INSTRUCTIONS TO FOLLOW: Go through the entries below, count every line with the string "Give", and answer with only that number.

*** Opening LISTED ENTRIES ***

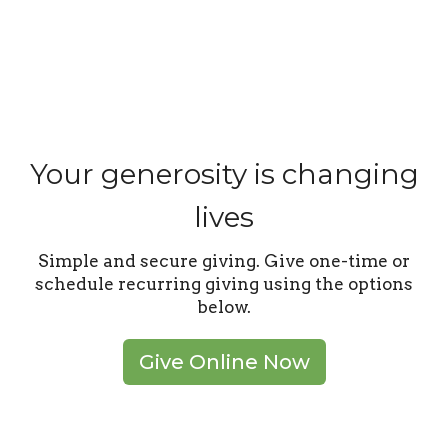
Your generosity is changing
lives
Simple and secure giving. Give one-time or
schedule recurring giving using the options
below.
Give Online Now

*** Closing LISTED ENTRIES ***
*** Opening LISTED ENTRIES ***

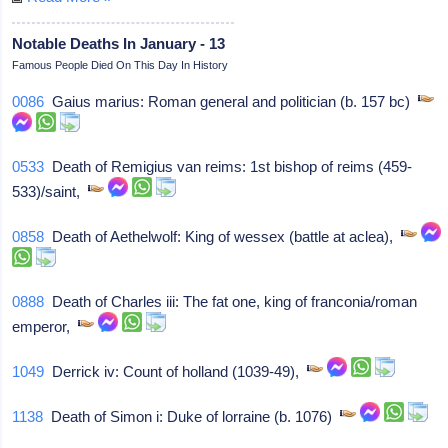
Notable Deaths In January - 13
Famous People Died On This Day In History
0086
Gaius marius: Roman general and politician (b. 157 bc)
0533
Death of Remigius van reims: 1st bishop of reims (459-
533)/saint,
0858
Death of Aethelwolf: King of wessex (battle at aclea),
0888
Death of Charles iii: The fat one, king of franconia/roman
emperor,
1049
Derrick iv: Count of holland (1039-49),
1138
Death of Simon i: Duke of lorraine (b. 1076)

*** Closing LISTED ENTRIES ***

RESPONSE BOX: 2